Os trolls é um tema recorrente quando falamos de humor nas redes sociais. Por exemplo o Rui Sinel de Cordes tem umas reacções mais fortes de vez em quando. Tens alguma maneira de lidar com esse lado?

Depende muito do humor que apresentas. O Rui Sinel de Cordes tem um humor mais provocante. Provoca reacção. Por vezes é o riso ou algo mais forte. Eu fujo muito disso. No meu espectáculo quero que as pessoas se riam. Não gosto de incomodar o público. Claro que há-de acontecer sempre por mais que não queiras e achares que é um tema pacífico há sempre alguém que diz que não concorda ou acha que és parvo.

Segues em frente?

Sim ou olho para a pessoa e vejo em que onda está. Às vezes brinco com ela. Se vir que está para causar confusão esqueço.

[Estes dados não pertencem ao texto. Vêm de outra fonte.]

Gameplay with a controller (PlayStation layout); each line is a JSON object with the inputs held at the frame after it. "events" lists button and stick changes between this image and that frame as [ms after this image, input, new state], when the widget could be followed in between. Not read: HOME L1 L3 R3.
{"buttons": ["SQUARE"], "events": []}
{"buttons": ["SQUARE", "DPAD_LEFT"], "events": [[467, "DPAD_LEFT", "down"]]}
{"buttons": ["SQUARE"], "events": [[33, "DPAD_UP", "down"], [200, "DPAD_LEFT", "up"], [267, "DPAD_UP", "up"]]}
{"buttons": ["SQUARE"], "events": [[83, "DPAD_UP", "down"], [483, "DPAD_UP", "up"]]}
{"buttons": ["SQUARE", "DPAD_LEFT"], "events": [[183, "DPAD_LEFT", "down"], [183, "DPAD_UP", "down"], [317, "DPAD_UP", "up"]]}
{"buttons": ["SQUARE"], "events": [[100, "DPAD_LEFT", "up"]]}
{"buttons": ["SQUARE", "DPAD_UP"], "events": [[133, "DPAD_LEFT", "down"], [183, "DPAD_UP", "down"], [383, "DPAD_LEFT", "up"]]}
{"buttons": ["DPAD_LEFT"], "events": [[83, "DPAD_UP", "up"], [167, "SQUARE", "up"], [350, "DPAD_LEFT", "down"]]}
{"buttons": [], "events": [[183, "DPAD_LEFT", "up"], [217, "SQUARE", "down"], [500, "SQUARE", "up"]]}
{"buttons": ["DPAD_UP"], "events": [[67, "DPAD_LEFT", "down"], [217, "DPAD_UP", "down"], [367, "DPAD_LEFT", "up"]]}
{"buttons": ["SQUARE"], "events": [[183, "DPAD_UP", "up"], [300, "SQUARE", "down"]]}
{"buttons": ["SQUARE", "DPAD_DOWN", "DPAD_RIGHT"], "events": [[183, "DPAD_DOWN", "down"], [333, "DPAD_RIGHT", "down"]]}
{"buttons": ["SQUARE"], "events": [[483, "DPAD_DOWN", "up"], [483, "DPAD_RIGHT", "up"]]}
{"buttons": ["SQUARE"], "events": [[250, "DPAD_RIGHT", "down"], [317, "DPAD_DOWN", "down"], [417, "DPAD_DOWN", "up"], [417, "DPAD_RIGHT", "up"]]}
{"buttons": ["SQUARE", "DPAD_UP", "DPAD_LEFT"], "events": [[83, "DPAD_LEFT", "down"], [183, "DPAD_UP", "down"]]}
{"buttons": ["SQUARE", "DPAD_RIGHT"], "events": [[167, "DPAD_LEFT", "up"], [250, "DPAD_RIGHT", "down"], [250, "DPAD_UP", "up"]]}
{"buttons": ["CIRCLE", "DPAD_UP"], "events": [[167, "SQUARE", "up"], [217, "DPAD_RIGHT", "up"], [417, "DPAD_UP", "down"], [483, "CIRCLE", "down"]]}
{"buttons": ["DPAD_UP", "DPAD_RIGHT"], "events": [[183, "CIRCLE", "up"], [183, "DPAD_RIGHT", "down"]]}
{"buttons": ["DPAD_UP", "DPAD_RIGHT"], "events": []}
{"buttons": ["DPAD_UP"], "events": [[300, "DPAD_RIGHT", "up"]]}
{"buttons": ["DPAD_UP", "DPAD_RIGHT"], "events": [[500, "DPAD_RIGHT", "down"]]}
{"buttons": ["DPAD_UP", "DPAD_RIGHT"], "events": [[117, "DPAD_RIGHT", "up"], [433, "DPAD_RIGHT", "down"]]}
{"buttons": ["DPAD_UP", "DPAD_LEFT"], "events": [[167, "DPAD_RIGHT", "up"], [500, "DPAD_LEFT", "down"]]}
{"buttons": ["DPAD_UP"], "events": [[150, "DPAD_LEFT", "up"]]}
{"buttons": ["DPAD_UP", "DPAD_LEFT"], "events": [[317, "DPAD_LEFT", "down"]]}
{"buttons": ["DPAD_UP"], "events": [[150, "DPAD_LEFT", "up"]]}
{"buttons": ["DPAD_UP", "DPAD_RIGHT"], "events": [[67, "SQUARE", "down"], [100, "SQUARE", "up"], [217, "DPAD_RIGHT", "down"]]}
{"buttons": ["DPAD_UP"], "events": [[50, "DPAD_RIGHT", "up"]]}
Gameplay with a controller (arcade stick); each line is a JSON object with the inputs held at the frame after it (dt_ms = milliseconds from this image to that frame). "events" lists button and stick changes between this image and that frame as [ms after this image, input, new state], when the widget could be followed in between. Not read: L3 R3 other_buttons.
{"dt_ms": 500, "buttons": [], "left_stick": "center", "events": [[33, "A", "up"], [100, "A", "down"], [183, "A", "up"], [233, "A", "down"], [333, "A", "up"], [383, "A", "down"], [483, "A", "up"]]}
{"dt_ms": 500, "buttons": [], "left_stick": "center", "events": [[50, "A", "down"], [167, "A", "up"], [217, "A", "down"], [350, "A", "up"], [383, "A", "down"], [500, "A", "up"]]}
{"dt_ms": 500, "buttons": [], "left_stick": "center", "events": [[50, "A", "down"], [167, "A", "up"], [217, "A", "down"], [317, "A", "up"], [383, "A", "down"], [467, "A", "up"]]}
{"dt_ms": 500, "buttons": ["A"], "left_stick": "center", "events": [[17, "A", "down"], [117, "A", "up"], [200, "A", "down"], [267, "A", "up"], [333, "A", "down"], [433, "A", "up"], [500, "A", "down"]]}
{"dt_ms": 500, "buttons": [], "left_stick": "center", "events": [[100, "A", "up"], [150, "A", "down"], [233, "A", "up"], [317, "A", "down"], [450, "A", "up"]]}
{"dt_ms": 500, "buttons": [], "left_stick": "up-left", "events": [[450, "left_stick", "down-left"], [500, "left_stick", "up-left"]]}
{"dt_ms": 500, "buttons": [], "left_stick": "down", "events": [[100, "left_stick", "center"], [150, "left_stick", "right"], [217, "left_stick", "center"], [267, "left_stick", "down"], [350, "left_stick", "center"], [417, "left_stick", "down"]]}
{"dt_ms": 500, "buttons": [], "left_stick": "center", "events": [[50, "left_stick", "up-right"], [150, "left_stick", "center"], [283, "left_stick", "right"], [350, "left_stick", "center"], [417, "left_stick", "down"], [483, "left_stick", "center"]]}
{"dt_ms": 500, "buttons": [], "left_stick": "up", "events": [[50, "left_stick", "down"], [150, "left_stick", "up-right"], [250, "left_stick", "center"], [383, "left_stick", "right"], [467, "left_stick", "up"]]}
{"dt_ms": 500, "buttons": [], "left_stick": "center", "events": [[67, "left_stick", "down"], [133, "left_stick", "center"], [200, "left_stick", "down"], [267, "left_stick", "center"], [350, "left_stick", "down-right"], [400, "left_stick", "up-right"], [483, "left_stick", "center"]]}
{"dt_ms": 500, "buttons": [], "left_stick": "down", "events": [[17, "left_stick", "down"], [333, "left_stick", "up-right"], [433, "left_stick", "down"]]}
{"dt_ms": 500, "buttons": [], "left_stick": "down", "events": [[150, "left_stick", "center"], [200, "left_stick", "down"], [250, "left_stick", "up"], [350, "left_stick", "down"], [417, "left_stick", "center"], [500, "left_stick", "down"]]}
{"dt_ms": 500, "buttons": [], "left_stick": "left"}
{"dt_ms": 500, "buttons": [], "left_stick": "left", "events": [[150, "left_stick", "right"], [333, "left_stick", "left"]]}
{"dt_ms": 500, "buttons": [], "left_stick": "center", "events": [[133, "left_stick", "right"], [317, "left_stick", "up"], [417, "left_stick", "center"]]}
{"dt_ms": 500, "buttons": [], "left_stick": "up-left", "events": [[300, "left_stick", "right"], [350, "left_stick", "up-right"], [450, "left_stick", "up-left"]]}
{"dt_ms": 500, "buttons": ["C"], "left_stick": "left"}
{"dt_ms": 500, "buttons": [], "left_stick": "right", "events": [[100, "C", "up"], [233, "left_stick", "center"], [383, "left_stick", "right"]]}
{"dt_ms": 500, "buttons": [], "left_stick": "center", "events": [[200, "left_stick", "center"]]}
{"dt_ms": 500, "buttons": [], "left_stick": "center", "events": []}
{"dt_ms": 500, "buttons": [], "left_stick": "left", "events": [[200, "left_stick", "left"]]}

O ventriloquismo como começou?

Foi sempre uma coisa que gostei muito. Via umas séries que tinham um ventríloquo. Foi sempre uma coisa que me fascinou como criança. Tive um desafio. Arranjaram-me um macaco e perguntaram se era capaz de fazer alguma coisa com aquilo. Comecei a investigar e fiz. Foi a partir daí que comecei a procurar outros bonecos que achei que tinham piada e a escrever para eles e a dar-lhes vida.

Em termos de futuro como vês as coisas?

Não penso muito nisso nem programo muito. Vou fazendo o dia a dia. Tenho algumas coisas na cabeça que gostava de criar mas não sei se algum dia as conseguirei fazer. Voltando um pouco atrás a palavra é sempre caótico. Não faço ideia. Sinto-me descansado olhando para o futuro porque tenho ideias na cabeça. Se não tivesse ideia nenhuma ficava preocupado. Algumas ideias não sairão porque são completamente parvas.

Tens um exemplo.

Se as implementar hás-de saber.

Tens alguma coisa que ainda não tenhas feito e tenhas a ambição de concretizar?

Já cheguei a escrever uns guiões de umas séries que eu achava que iriam ter piada. Gostava de ter carta branca para fazer o que quisesse nem que fosse num canal de cabo.

Vou-te deixar um desafio. Se fosses director de um jornal o que fazias?

Um jornal é mais difícil.

Se calhar começavas por eu vim de Braga.

O título do jornal podia ser eu vim de Braga. As notícias nenhuma era escrita. Era estilo cartoon e banda desenhada.